In March last year, we shared with you the encouraging preliminary results of the ‘MIST’ trial which were presented at the Conference of the European Society for Bone Marrow Transplant. The full results of the trial, which compared AHSCT to other available MS therapies and was led by Professor Richard Burt of Northwestern University, Chicago, USA, have now been published in the Journal of the American Medical Association (JAMA)
AHSCT involves using cancer chemotherapy to completely or partially remove the immune system. The extent of immune system destruction depends on the chemotherapy regime used. The immune system is then regrown by transfusing the patient’s own blood stem cells back into the body. Further background information on this treatment can be found on the MS Research Australia website.
The clinical trial was initiated in Chicago and also included several other sites in the USA, UK and Europe. 110 people with very active relapsing remitting MS (two or more relapses in the preceding year despite treatment) were enrolled into the trial between 2005 and 2016. Following some drop-outs and exclusions, the data for 103 participants was analysed. The participants had an average age of 35 years (ranging from 18 years to 54) with disability levels ranging from scores of 2 to 6 on the Expanded Disability Status Scale (EDSS).
The participants were randomly split into two groups with one group being treated with AHSCT using the cyclophosphamide chemotherapy regime which removes the circulating immune cells but leaves the bone marrow relatively unscathed (known as non-myeloablative). The other half of the participants were treated with approved MS medications which included mitoxantrone, glatiramer acetate, interferon-beta, fingolimod, dimethyl fumarate and natalizumab. All neurological assessments were performed by doctors who were unaware (blinded) as to which treatment the individual had received.
The participants were followed for 1 to 5 years after the AHSCT treatment. The outcome of the treatment was primarily measured by progression of disease, which was defined as a worsening of one point or more on the EDSS scale after at least one year. If those in the standard MS therapy group experienced progression after at least one year of treatment, they ‘crossed over’ and were then treated with AHSCT. 30 of the 50 participants in standard medication group met this criterion and received AHSCT. In contrast, only 3 of 52 participants treated with AHSCT from the outset experienced progression.
As a group, the participants treated with AHSCT had an average improvement in disability of 1.02 points on the EDSS scale, whereas those receiving standard medications had an average worsening in EDSS disability of 0.67 points.
The researchers also looked at the occurrence of relapses and MRI lesions in the two groups. At one year of follow-up, 1.92% of AHSCT-treated participants had experienced relapses compared to 64.3% of participants receiving standard therapies. After five years of follow up 15.4% of the AHSCT-treated participants had experienced relapses compared to 85.2% in the standard therapy arm. There was also a reduction in the total volume of existing MRI brain lesions in the AHSCT group, compared to an increase in the volume of lesions in the standard therapy group. Measurements of quality of life also showed improvements in the AHSCT group compared to the standard therapy group.
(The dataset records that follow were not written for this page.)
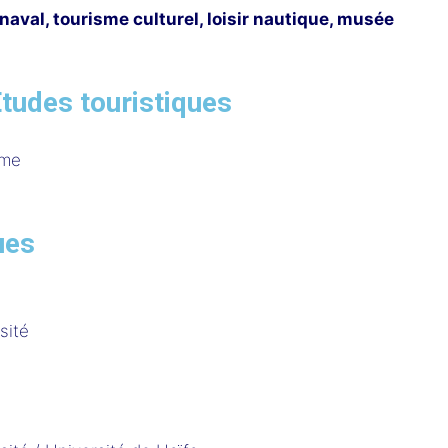
naval, tourisme culturel, loisir nautique, musée
Études touristiques
sme
ues
sité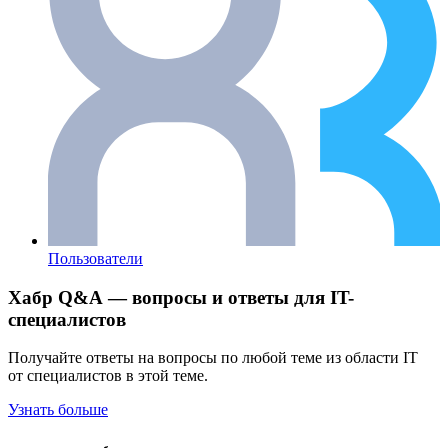
Пользователи
Хабр Q&A — вопросы и ответы для IT-
специалистов
Получайте ответы на вопросы по любой теме из области IT
от специалистов в этой теме.
Узнать больше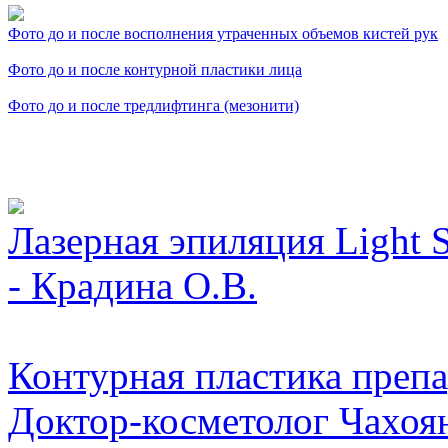
Фото до и после восполнения утраченных объемов кистей рук
Фото до и после контурной пластики лица
Фото до и после тредлифтинга (мезонити)
Видео косметологически
Лазерная эпиляция Light 
- Крадина О.В.
Контурная пластика препар
Доктор-косметолог Чахоян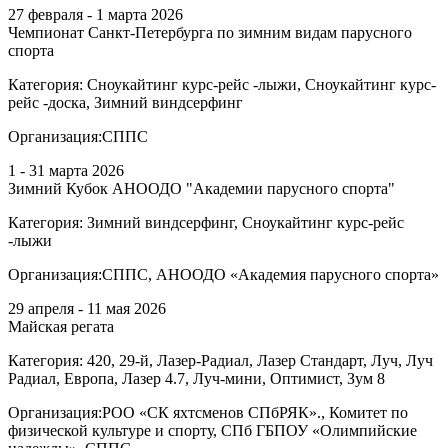
27 февраля - 1 марта 2026
Чемпионат Санкт-Петербурга по зимним видам парусного
спорта
Категория:
Сноукайтинг курс-рейс -лыжи, Сноукайтинг курс-
рейс -доска, Зимний виндсерфинг
Организация:
СППС
1 - 31 марта 2026
Зимний Кубок АНООДО "Академии парусного спорта"
Категория:
Зимний виндсерфинг, Сноукайтинг курс-рейс
-лыжи
Организация:
СППС, АНООДО «Академия парусного спорта»
29 апреля - 11 мая 2026
Майская регата
Категория:
420, 29-й, Лазер-Радиал, Лазер Стандарт, Луч, Луч
Радиал, Европа, Лазер 4.7, Луч-мини, Оптимист, Зум 8
Организация:
РОО «СК яхтсменов СПбРЯК»., Комитет по
физической культуре и спорту, СПб ГБПОУ «Олимпийские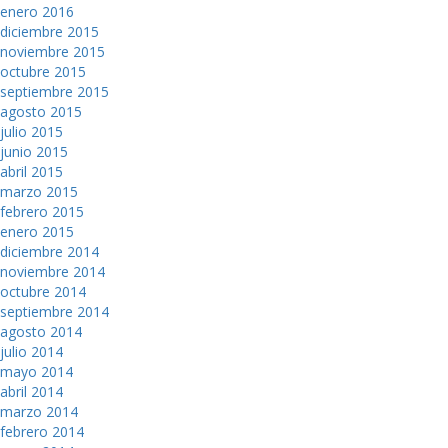
enero 2016
diciembre 2015
noviembre 2015
octubre 2015
septiembre 2015
agosto 2015
julio 2015
junio 2015
abril 2015
marzo 2015
febrero 2015
enero 2015
diciembre 2014
noviembre 2014
octubre 2014
septiembre 2014
agosto 2014
julio 2014
mayo 2014
abril 2014
marzo 2014
febrero 2014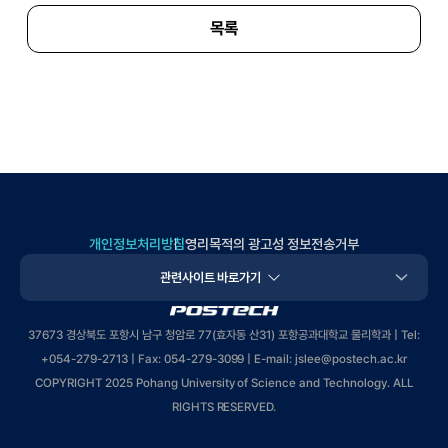
목록
개인정보처리방침
영리목적의 광고성 정보전송거부
관련사이트 바로가기
POSTECH
37673 경상북도 포항시 남구 청암로 77(효자동 산31) 포항공과대학교 물리학과 | Tel:
+
054-279-2713
| Fax: 054-279-3099 | E-mail: jslee
@postech.ac.kr
COPYRIGHT 2025 Pohang University of Science and Technology. ALL
RIGHTS RESERVED.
The research team reported no deaths and there were no life-threatening adverse events as a result of the AHSCT treatment. These results, which are in keeping with the international data that has been accumulating on this treatment for MS, indicating that AHSCT is a potentially important treatment option for people with aggressive relapsing MS who fail to respond to other MS therapies. In particular, having data such as this from a randomised controlled trial provides further confidence for clinicians about the potential place for AHSCT in the range of treatment options available for people with MS.
An accompanying editorial commentary on the study, published in JAMA, did note an important limitation of the study was that the participants in the comparison arm did not have access to some of the more recent highly effective therapies such as alemtuzumab (Lemtrada), oral cladribine (Mavenclad) or ocrelizumab (Ocrevus). Therefore, the relative efficacy of AHSCT against these types of medications still remains unclear.
In Australia AHSCT for MS is currently provided as part of observational clinical trials at the Austin Hospital in Melbourne and St Vincent’s Hospital in Sydney. Patients must be referred by a neurologist and have failed to respond to other MS therapies to be eligible. More details on these studies can be found at www.mstrials.org.au.
For more details on AHSCT for MS and the results other international studies please visit our website.
Note: MS Research Australia does not endorse any particular treatment for MS. MS is an extremely variable condition and people can respond differently to treatments. Treatment decisions need to be taken in conjunction with a neurologist and should take into consideration the unique health and life circumstances of each individual, together with the relative risks and benefits of each treatment for the individual.